Writing this blog under the wire again ~ it's been such a busy and exciting month with lots of good news, some of which I just shared on my fb page, and some which I'll share soon enough. As the seasons keep rolling, I can't help but be mindful of how grateful I am to be spending my days (and sometimes my nights and weekends) doing what I love.

Writing is hard work, but it is also joy. It's the companionship of characters we come to love. It's the creation of a world that readers may want to visit ~ and for me, it's the promise of endings which offer a glimpse of kindness and hope that the non-fictional world  often lacks.

After my most recent talk, a student came up to ask some additional questions. He seemed hesitant to admit that he wrote poetry and reminded me of myself when I was in college. I'd been writing since early childhood, but for a long time was reticent to admit this. 

I repeated to the student—to the poet— what I had said in my opening comments, what I boldly repeat here because it is so, so, SO important. 

Being published does not make you a writer.  I confess that  walking into a bookstore or library and seeing the words I've written in solitude proudly bound and sitting on a shelf is wonderful in the truest, most expansive sense of the word.  I am thrilled to hear that students are reading and discussing those words and that some words have even received shiny notice. But I also know that I was a writer when most of my words remained banded together and stuffed in a drawer. Truth be told, many of my words still get stuffed in that bulging drawer. 

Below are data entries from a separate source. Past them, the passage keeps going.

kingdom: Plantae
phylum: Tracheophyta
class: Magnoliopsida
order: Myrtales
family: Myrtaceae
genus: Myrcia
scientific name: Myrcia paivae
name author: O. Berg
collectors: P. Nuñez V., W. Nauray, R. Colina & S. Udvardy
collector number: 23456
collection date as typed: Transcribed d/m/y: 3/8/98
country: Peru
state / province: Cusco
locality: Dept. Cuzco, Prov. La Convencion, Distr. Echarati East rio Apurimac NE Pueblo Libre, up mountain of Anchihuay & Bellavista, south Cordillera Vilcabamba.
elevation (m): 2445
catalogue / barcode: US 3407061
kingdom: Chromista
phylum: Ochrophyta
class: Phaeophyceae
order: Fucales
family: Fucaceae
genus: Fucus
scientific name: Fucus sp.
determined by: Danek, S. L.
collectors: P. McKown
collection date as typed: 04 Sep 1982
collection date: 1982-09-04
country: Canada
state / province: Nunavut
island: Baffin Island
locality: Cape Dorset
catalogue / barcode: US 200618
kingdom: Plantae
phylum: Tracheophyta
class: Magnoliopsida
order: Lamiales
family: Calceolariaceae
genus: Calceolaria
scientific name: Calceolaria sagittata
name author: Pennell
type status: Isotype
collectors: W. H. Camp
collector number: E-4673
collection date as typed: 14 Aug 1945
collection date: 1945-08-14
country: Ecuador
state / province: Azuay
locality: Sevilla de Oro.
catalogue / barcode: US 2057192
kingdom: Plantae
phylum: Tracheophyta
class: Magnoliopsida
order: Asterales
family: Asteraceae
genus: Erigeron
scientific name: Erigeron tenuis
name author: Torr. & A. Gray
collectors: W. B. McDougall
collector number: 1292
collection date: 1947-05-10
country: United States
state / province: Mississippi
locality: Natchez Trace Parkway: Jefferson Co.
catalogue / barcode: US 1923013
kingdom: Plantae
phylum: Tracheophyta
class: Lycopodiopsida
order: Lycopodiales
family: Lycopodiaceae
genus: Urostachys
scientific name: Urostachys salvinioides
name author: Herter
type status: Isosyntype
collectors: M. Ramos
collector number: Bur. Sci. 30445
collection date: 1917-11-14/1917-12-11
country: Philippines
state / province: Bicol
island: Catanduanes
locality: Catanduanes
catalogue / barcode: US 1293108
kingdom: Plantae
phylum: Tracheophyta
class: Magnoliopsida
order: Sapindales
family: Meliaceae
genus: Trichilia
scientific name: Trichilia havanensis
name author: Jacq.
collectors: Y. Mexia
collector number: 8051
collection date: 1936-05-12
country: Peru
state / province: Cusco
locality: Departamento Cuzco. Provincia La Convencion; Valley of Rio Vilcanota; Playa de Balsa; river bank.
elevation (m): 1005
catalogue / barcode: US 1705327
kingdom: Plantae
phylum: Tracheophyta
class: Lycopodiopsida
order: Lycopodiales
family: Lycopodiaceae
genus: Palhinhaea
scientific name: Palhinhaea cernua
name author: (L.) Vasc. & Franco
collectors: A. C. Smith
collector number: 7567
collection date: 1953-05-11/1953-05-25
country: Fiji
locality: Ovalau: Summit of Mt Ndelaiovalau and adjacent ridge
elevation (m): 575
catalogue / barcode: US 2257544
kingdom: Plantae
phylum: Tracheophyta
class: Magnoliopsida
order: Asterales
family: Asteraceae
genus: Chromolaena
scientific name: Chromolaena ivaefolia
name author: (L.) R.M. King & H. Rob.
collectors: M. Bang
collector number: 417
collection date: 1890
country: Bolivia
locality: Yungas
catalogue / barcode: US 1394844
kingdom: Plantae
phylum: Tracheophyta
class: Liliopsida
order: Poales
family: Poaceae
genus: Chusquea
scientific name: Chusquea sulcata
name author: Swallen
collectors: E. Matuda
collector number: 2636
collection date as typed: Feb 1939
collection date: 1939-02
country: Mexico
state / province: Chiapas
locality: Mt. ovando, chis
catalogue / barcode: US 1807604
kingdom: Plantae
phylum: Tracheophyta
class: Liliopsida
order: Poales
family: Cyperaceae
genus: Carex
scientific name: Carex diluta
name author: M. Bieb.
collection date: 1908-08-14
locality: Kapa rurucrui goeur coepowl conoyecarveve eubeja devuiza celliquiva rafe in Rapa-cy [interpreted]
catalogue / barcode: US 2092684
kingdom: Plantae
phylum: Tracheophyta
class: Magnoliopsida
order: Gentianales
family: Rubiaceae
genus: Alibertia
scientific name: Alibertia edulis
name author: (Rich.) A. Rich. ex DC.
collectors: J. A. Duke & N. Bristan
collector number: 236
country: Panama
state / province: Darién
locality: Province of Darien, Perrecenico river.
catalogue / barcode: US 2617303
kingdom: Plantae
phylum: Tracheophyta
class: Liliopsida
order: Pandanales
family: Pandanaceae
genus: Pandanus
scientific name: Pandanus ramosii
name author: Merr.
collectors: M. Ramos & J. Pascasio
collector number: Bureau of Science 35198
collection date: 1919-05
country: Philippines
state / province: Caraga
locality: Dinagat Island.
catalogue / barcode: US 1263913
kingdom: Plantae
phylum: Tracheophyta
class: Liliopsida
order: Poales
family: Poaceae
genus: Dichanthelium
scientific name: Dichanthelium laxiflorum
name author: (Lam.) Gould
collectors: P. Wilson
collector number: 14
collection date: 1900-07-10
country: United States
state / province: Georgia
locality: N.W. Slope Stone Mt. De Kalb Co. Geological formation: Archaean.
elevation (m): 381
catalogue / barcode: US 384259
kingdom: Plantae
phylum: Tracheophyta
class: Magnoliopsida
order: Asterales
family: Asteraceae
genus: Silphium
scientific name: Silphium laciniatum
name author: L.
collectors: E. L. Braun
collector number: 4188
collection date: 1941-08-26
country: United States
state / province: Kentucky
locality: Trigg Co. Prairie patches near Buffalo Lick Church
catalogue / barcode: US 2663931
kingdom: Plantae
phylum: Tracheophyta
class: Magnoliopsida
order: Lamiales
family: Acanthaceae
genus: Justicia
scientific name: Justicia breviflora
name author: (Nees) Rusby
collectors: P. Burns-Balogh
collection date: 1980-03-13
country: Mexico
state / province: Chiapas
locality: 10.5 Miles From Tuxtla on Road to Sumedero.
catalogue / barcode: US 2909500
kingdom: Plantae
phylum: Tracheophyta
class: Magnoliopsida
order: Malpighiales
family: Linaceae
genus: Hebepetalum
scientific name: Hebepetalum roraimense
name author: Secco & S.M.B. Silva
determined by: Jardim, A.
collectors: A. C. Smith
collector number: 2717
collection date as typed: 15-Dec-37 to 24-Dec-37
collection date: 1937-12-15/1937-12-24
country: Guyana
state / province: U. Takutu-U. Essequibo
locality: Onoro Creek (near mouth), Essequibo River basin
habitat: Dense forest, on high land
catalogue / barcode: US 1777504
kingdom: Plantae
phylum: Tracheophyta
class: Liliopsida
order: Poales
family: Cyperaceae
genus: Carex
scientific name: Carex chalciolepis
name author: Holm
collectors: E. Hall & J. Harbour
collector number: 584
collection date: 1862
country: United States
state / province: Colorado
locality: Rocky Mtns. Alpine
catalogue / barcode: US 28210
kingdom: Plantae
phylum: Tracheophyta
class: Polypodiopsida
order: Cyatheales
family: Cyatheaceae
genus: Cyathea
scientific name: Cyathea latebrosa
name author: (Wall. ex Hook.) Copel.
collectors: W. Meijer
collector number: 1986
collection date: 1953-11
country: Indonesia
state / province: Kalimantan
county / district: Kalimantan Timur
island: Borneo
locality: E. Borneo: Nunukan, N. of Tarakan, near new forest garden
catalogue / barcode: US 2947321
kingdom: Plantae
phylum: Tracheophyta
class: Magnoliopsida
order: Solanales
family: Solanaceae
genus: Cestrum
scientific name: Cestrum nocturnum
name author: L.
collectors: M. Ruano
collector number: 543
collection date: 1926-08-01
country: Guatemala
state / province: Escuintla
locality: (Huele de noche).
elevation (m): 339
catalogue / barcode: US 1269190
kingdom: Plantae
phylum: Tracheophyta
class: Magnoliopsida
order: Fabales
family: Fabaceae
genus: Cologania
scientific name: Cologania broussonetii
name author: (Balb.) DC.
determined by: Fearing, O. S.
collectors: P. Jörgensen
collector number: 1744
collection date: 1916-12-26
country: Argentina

Being a writer, as I told the students who came to hear me speak, as I repeated to the poet who stopped by afterwards, is a way of seeing and experiencing the world and wanting to capture what you see and experience through words and images. 

So many unpublished poets and writers weave their gossamer strands of truth in quiet, unheralded solitude. A week of happy notice is thrilling, but what makes me a writer is here and now, sitting at my table, chasing words that might somehow capture my gratitude and joy.